→ **What to produce**
Reproduce the spider silk abstract below word for word, in full.

→ **Supplied text**
===

Analysis of spider silk in loading-unloading cycles using Raman spectroscopy based on molecular bioinformatics of spidrion

Abstract

The mechanical properties of spider silk result from its organization at various levels, including the amino acid sequence, protein structure, protein assembly and full-hierarchical microstructure. However, the relatively few reports that contain an analysis of the motifs along the full-length of the sequences, and of the evolution of their secondary structure when the fiber is subjected to mechanical load, render difficult the task of relating sequence, microstructure and properties for this material. In this study, we identified seven spider major ampullate gland silk proteins of Argiope bruennichi, determine their full-length amino acid motifs, simulated the repeated stretching of spider major ampullate gland silk (MAS) in the natural environment, verified the stability of its mechanical properties, and established the evolution of its protein structure by semi-quantitative analysis of Raman spectroscopy. After stretching at different strains, MAS can recover previous mechanical behavior and exhibit excellent mechanical memory in terms of longitudinal stretching. It is also shown that MAS maintain its mechanical properties through a precise adjustment of protein structure, secondary structure transformation and reconstruction. This study shows that the repeated stretching characteristics of spider major ampullate gland silk may be a post-processing adjustment way that, in combination with its molecular organization, may bring a new inspiration for the relation of sequence-structure-property.

===

Stored data:
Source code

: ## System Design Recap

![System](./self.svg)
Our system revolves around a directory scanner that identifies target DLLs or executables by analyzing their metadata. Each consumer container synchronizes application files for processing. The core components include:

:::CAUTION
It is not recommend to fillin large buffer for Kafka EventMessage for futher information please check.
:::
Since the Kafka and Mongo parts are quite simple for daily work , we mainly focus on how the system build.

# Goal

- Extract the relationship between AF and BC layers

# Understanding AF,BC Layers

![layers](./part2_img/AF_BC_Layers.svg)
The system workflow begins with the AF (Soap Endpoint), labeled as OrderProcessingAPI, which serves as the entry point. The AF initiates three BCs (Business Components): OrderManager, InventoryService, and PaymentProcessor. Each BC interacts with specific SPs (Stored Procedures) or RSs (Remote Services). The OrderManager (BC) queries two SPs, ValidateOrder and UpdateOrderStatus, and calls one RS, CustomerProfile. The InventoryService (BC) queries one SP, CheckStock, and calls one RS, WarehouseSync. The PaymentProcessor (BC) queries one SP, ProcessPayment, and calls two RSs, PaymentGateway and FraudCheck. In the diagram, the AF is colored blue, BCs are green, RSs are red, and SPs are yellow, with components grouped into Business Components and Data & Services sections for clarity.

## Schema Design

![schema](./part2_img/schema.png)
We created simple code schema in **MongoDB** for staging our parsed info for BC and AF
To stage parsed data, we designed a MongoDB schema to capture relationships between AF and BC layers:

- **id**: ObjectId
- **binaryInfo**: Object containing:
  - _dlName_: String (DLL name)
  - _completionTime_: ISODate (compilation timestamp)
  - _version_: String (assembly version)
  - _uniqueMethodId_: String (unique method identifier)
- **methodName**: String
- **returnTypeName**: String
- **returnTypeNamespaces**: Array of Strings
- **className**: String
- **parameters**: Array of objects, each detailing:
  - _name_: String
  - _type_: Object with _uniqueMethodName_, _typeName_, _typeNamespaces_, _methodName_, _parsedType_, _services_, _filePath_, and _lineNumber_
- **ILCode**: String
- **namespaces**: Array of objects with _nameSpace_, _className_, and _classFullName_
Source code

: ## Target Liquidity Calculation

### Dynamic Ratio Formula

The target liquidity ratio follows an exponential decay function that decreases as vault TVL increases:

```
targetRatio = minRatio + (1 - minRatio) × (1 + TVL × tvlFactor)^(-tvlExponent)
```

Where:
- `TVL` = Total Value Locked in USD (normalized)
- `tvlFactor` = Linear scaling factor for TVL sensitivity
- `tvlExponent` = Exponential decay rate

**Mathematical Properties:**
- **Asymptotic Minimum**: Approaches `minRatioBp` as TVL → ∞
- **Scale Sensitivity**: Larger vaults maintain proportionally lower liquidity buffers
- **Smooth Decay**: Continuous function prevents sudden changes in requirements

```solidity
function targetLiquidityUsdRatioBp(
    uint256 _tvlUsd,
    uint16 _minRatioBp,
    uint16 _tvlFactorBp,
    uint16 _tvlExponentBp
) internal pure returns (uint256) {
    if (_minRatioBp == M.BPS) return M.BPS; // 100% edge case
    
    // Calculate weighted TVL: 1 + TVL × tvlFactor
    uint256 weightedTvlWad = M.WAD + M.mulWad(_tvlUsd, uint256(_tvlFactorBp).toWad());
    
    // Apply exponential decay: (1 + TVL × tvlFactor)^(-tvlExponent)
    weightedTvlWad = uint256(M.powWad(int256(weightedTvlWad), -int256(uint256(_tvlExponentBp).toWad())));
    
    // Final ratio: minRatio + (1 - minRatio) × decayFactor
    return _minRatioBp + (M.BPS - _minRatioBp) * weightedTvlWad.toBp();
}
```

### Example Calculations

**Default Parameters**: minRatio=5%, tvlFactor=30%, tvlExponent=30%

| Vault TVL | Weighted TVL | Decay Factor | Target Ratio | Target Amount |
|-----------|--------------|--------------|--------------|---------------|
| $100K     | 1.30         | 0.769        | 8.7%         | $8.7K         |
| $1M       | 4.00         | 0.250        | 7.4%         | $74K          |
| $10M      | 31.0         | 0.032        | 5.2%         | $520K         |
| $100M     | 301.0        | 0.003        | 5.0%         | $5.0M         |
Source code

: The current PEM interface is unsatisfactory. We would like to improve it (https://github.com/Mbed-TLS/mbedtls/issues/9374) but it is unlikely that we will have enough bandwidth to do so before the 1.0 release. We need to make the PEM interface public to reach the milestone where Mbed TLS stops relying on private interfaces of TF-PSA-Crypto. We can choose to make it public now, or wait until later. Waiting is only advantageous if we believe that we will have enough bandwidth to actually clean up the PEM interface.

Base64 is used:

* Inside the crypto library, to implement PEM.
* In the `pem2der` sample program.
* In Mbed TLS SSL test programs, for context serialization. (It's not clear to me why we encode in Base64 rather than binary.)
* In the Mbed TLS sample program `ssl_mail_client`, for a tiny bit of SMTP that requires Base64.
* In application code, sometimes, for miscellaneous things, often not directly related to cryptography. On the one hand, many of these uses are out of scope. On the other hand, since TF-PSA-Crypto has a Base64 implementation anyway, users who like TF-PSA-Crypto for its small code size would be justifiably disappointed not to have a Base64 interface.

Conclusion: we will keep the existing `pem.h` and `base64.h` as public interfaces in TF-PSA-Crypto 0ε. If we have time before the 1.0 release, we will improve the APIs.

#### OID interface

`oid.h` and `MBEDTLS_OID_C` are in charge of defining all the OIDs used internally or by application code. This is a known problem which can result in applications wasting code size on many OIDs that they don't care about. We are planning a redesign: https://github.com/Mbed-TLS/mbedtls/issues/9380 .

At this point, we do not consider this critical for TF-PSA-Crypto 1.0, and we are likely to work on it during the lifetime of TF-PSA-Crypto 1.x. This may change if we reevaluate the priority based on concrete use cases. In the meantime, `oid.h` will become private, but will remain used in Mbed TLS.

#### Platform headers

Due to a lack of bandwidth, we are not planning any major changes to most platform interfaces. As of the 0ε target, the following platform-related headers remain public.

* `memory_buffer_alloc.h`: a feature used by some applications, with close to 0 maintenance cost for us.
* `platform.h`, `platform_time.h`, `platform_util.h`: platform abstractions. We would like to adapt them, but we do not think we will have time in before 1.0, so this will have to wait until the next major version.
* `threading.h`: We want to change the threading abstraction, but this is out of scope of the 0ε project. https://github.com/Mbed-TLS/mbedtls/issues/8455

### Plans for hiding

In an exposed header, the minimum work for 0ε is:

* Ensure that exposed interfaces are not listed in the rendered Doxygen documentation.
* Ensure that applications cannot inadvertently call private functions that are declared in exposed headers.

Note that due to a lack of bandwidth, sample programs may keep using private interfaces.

===

→ **Answer box**
Analysis of spider silk in loading-unloading cycles using Raman spectroscopy based on molecular bioinformatics of spidrion

Abstract

The mechanical properties of spider silk result from its organization at various levels, including the amino acid sequence, protein structure, protein assembly and full-hierarchical microstructure. However, the relatively few reports that contain an analysis of the motifs along the full-length of the sequences, and of the evolution of their secondary structure when the fiber is subjected to mechanical load, render difficult the task of relating sequence, microstructure and properties for this material. In this study, we identified seven spider major ampullate gland silk proteins of Argiope bruennichi, determine their full-length amino acid motifs, simulated the repeated stretching of spider major ampullate gland silk (MAS) in the natural environment, verified the stability of its mechanical properties, and established the evolution of its protein structure by semi-quantitative analysis of Raman spectroscopy. After stretching at different strains, MAS can recover previous mechanical behavior and exhibit excellent mechanical memory in terms of longitudinal stretching. It is also shown that MAS maintain its mechanical properties through a precise adjustment of protein structure, secondary structure transformation and reconstruction. This study shows that the repeated stretching characteristics of spider major ampullate gland silk may be a post-processing adjustment way that, in combination with its molecular organization, may bring a new inspiration for the relation of sequence-structure-property.